Q&A: Online dialogue on race can help, harm police-community relations

(Photo courtesy of Jessie Daniels.)

By Selena Makrides

Jessie Daniels is a professor of sociology at the City University of New York and a leader of the burgeoning digital sociology movement. Digital sociology is the study of patterned human behavior in the digital realm. Areas of study include almost all digital platforms, like Facebook, Twitter, Google and even online shopping. Unlike other communications studies, digital sociology is primarily concerned with society and human behavior, rather than the tools themselves. Since 2007, Daniels has also contributed to the blog Racism Review, where she discusses the impact of scholarship on racial injustice.

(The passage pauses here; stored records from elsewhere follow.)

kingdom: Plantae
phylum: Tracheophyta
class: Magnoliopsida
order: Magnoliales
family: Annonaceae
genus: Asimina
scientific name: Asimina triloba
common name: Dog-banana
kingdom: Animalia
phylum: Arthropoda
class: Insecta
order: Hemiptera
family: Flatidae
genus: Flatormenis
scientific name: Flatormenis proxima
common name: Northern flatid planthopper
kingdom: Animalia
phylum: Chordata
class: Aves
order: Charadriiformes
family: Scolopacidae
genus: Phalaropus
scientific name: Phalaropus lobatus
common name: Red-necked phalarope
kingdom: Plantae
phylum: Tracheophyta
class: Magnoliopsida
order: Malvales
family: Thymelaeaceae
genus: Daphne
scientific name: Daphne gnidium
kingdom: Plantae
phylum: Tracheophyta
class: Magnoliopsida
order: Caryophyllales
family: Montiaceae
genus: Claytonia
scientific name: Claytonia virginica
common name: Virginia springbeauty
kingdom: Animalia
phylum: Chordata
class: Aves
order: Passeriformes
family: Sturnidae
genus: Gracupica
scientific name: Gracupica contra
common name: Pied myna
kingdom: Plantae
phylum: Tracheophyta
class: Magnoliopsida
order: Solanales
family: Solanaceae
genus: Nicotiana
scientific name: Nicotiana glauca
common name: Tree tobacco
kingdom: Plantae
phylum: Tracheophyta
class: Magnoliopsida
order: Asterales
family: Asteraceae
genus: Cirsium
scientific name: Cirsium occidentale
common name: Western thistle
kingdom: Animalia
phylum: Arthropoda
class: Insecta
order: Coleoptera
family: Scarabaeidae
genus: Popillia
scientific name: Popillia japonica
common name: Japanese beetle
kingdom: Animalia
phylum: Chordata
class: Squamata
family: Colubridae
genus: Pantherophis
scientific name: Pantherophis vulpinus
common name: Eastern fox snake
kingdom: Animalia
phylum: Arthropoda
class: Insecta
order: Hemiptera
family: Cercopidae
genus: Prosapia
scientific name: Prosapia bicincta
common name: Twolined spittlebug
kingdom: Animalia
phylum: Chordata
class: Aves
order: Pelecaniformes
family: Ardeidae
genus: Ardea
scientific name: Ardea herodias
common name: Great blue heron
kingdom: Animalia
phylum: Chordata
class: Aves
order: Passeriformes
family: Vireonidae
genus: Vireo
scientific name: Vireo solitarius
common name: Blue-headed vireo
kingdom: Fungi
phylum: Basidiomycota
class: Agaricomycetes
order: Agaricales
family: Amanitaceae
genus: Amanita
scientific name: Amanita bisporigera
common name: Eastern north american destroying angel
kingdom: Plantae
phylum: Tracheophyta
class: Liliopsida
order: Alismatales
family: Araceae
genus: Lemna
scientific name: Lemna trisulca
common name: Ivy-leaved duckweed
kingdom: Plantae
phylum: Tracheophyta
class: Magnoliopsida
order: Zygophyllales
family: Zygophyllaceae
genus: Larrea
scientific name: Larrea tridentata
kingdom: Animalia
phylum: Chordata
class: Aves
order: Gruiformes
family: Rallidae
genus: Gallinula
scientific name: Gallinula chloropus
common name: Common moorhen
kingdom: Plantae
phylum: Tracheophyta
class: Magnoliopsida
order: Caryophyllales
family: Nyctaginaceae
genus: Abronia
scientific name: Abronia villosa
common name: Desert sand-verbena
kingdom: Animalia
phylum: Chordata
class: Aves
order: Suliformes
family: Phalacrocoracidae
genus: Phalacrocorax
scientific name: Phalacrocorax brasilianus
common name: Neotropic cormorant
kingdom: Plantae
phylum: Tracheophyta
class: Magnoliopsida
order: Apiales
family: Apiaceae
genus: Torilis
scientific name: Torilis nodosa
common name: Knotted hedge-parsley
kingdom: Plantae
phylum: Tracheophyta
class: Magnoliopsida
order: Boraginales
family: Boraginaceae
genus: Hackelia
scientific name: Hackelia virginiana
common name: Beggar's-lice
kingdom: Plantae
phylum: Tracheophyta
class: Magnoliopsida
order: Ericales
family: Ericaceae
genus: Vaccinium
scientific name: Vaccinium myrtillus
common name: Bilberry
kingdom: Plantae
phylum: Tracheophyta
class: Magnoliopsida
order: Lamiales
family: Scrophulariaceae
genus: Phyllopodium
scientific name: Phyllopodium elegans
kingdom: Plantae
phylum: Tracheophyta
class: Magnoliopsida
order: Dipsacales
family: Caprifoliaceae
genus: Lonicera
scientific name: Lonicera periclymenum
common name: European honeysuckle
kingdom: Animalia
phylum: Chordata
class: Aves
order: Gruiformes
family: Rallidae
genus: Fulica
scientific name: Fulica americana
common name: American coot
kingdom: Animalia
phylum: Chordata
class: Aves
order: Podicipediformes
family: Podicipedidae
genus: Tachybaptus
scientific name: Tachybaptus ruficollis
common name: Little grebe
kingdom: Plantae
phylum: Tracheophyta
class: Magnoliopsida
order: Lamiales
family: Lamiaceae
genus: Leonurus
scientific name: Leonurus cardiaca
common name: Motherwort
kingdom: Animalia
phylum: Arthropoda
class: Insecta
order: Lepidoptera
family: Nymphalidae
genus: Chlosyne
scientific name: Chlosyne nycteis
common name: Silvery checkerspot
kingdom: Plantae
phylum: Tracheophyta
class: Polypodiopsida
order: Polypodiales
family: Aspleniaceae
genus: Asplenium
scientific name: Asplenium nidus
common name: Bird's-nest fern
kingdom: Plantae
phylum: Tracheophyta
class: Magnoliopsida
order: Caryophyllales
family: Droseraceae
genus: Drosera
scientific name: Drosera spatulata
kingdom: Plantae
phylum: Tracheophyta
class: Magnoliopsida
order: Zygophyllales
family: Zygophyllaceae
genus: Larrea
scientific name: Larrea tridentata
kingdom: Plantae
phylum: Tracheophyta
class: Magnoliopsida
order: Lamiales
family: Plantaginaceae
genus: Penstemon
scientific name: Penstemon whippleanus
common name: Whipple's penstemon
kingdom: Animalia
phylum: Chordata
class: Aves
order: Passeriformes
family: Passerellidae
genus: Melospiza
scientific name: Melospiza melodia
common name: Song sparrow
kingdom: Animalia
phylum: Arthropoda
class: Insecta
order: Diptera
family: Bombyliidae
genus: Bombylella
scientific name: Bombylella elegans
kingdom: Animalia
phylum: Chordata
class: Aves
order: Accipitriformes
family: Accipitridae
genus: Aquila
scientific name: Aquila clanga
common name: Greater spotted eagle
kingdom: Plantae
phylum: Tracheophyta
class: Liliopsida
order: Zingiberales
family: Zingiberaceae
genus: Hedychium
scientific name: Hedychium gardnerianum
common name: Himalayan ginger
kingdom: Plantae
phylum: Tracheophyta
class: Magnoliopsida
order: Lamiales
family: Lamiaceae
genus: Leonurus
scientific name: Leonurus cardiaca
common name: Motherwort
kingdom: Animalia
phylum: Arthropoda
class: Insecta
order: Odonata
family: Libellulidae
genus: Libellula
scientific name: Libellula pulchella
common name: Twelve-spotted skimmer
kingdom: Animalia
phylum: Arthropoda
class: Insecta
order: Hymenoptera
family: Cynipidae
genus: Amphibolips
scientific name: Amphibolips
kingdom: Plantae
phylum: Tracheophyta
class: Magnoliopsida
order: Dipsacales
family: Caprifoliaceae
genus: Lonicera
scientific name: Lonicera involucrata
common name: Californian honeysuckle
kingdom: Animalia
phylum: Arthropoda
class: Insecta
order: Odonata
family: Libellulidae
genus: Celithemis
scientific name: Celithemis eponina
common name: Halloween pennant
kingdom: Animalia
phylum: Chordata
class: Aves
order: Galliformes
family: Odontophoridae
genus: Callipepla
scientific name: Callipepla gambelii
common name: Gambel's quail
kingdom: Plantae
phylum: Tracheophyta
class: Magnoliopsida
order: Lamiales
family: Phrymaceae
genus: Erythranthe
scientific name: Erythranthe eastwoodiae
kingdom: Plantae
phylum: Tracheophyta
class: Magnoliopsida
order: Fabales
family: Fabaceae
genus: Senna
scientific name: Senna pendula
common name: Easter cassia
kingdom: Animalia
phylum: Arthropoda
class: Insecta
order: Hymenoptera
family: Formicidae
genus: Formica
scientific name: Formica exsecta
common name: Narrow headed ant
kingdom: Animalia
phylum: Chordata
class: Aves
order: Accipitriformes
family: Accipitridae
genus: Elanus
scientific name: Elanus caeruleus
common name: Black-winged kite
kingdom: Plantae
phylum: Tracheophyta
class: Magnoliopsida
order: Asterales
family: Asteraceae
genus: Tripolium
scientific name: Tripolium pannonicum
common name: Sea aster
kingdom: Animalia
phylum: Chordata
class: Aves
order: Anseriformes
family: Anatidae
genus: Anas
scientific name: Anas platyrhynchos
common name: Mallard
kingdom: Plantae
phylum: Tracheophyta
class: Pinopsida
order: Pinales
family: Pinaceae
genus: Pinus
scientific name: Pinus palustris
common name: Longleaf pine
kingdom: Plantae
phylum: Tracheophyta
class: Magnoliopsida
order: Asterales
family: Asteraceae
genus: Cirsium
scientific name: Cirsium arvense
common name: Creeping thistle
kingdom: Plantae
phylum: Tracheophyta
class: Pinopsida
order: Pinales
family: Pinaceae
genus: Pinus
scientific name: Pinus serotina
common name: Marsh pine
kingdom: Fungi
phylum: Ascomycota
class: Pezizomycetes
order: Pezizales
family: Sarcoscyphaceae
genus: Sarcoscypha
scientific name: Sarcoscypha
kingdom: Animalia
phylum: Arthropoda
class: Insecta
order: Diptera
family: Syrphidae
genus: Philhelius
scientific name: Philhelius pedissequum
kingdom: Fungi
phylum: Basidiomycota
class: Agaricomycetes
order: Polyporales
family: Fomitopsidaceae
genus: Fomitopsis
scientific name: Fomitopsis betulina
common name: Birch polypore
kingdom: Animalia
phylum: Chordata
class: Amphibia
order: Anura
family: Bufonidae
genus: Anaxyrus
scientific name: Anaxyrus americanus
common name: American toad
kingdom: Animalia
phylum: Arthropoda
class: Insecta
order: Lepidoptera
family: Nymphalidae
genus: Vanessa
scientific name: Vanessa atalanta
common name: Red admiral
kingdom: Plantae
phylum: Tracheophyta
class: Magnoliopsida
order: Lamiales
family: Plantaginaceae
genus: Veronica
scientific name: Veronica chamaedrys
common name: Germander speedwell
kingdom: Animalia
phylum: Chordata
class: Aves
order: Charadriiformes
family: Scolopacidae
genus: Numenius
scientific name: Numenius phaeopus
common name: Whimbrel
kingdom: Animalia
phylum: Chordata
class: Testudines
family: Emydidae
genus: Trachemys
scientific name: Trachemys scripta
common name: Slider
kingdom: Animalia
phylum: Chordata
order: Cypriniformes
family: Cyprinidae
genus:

What is the need for digital sociology? Do people behave differently in different spheres?
It’s actually really important to have digital sociology for a couple of reasons. One, I really do believe that society is changing because of these technologies in profound sorts of ways — and really quickly. It used to be sort of a comic question when you’d meet a couple as a conversation starter to say, ‘How’d you meet?’ And that would be a story, right? But I no longer ask that of people because the answer is always, ‘We met online.’ Online dating has really transformed the way people are meeting and coupling and dating and marrying. Coupling and dating and marrying are classic sociological areas of investigation. The fact that we have this really profound shift in the way people are making these choices merits investigation. I guess the other question that goes along with that is, ‘Haven’t people already been doing this?’ Again, there’s been a lack of sociological analysis on these issues. It tends to be more focused on the tool themselves rather than the social behavior.

In the wake of recent violence, like the shooting of Philando Castile and the ambush of police in Dallas, I was wondering if the digital dialogues on race help or hurt the situation?
Rhetoric that used to be mostly available in printed publications is now widely available online. And what does that mean? It means that the ways that people who are the targets of racism, the way they experience racism is changing. And the way that people are perpetrating racism, the tools have changed for them to be able to do that.

This is where it’s really important to talk about standpoints; basically the idea that how you view things depends on where you stand. I think that for some people who before the kind of recent attention on extrajudicial killing of black people, before this attention, they led a pretty comfortable life and never thought about race. I think for them it feels like it’s making things worse.

I think for people who are the subject of this kind of ongoing, routine, systematic abuse, the online dialogue is an opening for the possibility of change. I don’t know that it’s a direct relationship, like we’re going to have more discussion about this online and therefore things will change or be better. I think it opens up the possibility of change. That makes me hopeful.

On the other hand, I was just reading that the person who filmed the murder of Alton Sterling in Baton Rouge has been arrested by the police. Digital technology has also come to the attention of those in power and can be used to further oppression. We don’t know how it’s going to turn out. I think that in the short term it certainly opens the possibility for change but it’s not a certainty that change will go in a liberatory sort of direction.

For me, there’s a misperception. It’s not simply that people are recruited. People go and search for this racist language online or they create it themselves. It’s not like there is a net that catches unsuspecting people. But there are new and really pernicious forms of racism online, which includes things that I call “cloaked” sites. Like martinlutherking(dot)org, which appears to be a tribute site to Dr. King, but is in fact owned by white supremacists. Those things take us into a new area with racist speech because it calls into question all sorts of things, like who are heroes are, what we mean by civil rights and really how we establish knowledge about these things. As more and more of our ancestors who led the fight for civil rights, as they pass away and that lived experience goes into stories online, then there’s a kind of question that arises about, how do you know what you know, how do you know what’s true?

I think the white supremacists online, to all of our detriment, have been very prescient in their thinking about how to undermine civil rights through the web. I think there is this other thing going on, which is maybe even more disturbing, which is the erosion of agreed upon values that we were won in the civil rights movement that are now being called into question through online discussions.

As journalists, what role should we play in these discussions online?
I think there are some really important roles for journalists to play. The kind of journalism that’s been, for example, taking Donald Trump to task is really just crucial to a democratic society. There’s this kind of moment we’re living in where the notion of fair and balanced is kind of what leads journalism, that it’s this view from nowhere. It’s important for journalists to stand on the side of fact-based reality. Which may seem silly or a funny thing to say, but I think it’s really important in a political landscape in which truth and fact are kind of up for debate. That’s a huge and important role for journalists to play.